A completely unobtainable powerup. Or is it?

Axiom Verge is filled with these twists on well established mechanics, and total breaks of convention. There was a point early in the game (see above) where I ran over a powerup in a completely boxed off room: no door, no obvious destroyable blocks, and maybe 5 tiles with impassible scenery blocks on the left, the kind that I’d been trained to see as indestructible and impassible. Up until this point the game had done very little to prove to me that it was more than a run of the mill Metroidvania, so when I saw this room I assumed it just needed this game’s equivalent of the power-bomb to break some hidden blocks and get into it. But there’s a gap in between those left-blocks, and just a little past this area I found an upgrade that allowed me to phase through 1-tile-wide walls. This room is very deliberately designed and placed to make you see it and then immediately break your expectations when you realize it’s actually super simple to get with your new toy. The setup is exactly the same as any Metroidvania:

  1. See puzzle that is impossible to solve as you are
  2. Find upgrade nearby
  3. Immediately trivialize previous puzzle with upgrade

But what made this moment special for me was how Axiom Verge completely blew my expectation of what that upgrade would be out of the water. This room forced me to look at the entire game differently, because now every small gap in the scenery (completely decorative in other games) might just lead to an upgrade, or an entire secret path to explore.

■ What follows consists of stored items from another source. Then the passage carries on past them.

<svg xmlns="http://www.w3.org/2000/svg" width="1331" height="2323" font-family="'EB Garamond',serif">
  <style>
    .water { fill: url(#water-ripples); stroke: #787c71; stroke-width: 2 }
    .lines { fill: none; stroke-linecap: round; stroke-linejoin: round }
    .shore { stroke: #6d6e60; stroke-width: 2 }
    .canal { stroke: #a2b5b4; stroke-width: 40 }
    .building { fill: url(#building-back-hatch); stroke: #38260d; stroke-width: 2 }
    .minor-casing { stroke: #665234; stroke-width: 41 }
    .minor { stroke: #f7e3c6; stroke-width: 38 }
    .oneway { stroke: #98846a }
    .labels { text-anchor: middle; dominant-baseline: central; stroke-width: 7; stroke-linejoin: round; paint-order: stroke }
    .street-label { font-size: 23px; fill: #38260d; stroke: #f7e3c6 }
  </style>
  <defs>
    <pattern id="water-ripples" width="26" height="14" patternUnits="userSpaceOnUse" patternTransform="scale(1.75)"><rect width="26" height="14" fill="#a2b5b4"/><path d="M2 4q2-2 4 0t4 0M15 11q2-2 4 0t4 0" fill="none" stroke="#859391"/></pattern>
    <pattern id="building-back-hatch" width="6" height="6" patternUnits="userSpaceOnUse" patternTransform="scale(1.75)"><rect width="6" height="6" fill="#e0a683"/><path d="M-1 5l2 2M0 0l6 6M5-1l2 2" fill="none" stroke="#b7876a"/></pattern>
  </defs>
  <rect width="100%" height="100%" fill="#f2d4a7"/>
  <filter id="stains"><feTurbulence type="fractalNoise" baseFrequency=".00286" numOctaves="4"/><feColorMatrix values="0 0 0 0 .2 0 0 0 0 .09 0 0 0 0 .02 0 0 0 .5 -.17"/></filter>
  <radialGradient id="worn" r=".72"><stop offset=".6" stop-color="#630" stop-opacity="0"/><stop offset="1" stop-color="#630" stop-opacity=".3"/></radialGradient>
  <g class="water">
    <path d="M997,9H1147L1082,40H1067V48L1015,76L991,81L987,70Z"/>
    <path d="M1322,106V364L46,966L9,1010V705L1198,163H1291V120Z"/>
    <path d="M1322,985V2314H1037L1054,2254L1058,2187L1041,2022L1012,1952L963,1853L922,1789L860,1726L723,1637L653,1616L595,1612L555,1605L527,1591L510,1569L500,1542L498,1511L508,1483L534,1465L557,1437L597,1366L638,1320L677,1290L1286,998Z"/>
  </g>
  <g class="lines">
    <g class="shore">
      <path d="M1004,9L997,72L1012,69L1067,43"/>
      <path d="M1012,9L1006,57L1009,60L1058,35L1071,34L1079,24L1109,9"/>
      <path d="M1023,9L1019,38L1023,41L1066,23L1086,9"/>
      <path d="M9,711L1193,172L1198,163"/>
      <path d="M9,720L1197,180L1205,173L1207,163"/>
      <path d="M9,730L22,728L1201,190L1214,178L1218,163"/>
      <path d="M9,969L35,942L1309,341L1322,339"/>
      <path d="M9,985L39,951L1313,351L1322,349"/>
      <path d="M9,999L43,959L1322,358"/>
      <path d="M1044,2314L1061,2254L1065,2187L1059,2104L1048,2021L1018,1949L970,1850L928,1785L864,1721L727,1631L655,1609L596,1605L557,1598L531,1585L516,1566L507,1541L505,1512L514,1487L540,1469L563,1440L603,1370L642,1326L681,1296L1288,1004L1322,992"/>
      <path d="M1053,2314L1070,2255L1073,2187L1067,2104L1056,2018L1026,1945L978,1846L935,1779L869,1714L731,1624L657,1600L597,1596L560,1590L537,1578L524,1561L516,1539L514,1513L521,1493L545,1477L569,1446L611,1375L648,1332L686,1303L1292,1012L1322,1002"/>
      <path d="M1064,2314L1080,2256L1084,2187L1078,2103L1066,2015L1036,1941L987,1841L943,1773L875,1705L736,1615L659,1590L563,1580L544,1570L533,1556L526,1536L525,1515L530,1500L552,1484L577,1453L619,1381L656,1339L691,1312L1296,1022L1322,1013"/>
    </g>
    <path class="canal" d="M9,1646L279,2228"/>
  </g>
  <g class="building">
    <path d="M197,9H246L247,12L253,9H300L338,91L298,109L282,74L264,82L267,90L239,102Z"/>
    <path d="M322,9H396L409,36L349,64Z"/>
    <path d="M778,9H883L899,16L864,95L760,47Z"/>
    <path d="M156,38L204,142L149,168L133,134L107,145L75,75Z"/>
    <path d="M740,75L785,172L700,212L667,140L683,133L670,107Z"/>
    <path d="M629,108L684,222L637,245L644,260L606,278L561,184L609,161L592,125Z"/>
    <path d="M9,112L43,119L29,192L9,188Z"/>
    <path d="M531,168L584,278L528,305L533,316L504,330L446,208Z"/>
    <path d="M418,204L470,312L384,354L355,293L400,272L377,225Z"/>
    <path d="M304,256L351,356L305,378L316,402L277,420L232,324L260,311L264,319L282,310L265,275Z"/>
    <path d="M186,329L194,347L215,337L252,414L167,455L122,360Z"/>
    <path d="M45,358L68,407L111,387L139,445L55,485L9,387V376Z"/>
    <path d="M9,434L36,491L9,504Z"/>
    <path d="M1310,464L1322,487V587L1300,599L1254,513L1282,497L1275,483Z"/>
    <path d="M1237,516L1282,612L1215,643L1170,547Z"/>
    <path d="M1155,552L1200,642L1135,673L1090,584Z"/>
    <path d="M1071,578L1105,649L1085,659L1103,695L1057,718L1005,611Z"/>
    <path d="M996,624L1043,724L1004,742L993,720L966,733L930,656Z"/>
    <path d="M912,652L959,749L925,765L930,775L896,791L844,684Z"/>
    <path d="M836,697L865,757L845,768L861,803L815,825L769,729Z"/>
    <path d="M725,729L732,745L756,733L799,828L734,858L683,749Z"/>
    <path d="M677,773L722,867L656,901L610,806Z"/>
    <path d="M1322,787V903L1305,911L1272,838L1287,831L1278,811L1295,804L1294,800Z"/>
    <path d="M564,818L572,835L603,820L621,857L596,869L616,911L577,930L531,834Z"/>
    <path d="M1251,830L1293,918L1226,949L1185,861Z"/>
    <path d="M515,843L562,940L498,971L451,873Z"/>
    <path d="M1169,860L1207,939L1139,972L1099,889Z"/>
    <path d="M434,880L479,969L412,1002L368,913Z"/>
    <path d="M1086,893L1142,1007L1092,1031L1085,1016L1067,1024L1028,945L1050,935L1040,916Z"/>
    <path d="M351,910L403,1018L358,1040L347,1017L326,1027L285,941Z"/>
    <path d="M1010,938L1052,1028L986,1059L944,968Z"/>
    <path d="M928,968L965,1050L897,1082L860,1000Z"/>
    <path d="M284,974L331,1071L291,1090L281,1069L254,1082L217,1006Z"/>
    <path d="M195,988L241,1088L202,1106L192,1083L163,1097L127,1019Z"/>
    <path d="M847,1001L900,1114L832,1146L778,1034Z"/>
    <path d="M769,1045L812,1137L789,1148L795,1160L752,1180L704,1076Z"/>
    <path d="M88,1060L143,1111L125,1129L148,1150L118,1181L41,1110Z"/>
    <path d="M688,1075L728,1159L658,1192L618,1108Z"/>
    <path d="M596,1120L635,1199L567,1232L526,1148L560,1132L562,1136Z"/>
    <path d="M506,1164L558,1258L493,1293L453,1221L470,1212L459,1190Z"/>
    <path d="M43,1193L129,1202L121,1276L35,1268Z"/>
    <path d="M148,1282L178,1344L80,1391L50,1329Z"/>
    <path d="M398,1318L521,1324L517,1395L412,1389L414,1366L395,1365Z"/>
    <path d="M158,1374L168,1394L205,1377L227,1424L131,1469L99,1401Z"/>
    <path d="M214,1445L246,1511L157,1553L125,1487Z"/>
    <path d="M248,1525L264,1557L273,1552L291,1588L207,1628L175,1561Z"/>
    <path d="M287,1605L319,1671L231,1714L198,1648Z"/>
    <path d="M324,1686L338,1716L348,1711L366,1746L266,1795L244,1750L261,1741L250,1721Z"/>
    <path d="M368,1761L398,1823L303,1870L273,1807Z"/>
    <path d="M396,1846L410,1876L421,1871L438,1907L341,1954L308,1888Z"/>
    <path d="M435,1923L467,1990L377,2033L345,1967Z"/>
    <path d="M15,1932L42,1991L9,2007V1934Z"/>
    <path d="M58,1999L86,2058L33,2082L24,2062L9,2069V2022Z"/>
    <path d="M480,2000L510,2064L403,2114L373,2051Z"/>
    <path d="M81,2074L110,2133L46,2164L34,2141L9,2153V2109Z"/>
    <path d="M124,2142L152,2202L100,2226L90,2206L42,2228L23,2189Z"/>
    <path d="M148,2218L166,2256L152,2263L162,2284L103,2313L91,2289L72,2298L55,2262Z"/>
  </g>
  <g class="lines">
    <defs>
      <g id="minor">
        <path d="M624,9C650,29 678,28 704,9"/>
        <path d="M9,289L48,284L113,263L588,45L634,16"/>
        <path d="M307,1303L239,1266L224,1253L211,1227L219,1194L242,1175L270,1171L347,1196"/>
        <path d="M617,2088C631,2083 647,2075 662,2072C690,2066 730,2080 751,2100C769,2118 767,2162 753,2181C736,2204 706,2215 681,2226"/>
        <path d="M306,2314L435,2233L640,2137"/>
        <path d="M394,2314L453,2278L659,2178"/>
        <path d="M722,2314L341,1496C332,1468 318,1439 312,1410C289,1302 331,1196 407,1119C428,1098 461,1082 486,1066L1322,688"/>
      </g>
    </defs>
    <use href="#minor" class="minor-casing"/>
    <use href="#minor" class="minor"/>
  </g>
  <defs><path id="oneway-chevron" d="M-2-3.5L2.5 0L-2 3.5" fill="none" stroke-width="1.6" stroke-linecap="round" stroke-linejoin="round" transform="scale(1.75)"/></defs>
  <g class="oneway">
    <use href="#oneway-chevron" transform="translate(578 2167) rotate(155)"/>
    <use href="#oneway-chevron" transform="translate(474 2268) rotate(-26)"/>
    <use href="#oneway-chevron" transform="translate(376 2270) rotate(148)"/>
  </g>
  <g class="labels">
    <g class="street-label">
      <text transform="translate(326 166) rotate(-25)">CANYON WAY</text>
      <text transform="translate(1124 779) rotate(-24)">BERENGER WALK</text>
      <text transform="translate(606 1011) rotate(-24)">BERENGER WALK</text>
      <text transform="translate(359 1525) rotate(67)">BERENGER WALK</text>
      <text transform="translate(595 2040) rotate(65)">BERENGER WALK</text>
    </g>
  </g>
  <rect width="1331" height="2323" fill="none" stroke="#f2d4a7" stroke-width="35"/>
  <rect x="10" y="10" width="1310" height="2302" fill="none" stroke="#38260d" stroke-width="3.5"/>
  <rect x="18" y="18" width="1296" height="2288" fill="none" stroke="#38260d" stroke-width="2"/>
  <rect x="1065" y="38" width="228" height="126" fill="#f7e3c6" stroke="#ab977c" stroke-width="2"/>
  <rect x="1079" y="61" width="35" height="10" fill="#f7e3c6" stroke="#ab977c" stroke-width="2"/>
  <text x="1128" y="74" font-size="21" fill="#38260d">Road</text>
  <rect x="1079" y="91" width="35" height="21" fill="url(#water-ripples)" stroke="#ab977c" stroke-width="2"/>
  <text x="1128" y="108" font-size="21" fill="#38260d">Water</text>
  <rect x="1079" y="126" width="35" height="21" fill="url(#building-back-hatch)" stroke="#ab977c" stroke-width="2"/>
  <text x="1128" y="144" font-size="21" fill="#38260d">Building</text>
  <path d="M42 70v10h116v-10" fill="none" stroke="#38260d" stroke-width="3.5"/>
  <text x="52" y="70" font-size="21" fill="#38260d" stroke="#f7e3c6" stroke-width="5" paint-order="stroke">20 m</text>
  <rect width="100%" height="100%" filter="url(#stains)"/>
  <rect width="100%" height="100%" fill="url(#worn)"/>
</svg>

One of the things I enjoy most in media are those little moments where a film or book or whatever manages to surprise you by twisting genre conventions. It feels like an intimate moment between you and the creator, an in-joke that only makes sense because you’ve both seen this trope hundreds of times before in your favorite movies. All of Axiom Verge feels like that.

The power-ups end up being clever and interesting takes on all of these genre conventions. The most traditional methods of movement, the core of any puzzle platformer, are either twisted, like the morphball, or removed entirely as unnecessary, like the double jump. Getting higher in Axiom Verge can involve mixing and chaining all of your various movement abilities, your high jump into your teleport into your grappling hook into another teleport (which just came off cooldown), all to get into position to fire your drone up to a ledge you couldn’t possibly get to otherwise. Movement can sometimes be awkward; each ability has its own separate control scheme and they needed to cram everything onto a controller, resulting in questionable decisions like putting your teleport on a double-tap of the control stick. But the end result is that even simple puzzles feel like they have multiple solutions, and you develop your own style of jumping and weaving abilities throughout the game that I haven’t seen in any other platformer.

I have other thoughts on it, like how the game is perfectly content to let you find your way through it, subtly pushing you towards your goals without putting an annoying marker on your map, but Mark Brown actually has a really good video about that, so check that out if you want to hear more about it: https://www.youtube.com/watch?v=ZGWHxQ2WcBE There are some points towards the end where you have the whole map available and no clear idea of where to go, where better signposting would absolutely have helped things out, but overall I really like how the game is willing to let you set your own pace and sort of just roll into objectives as you get to them.

All in all, Axiom Verge is a fantastic game that feels like one of your favorite genre directors making a passion project movie, and I’m really happy to see so many loving and interesting new touches even in genres that feel so well-trodden.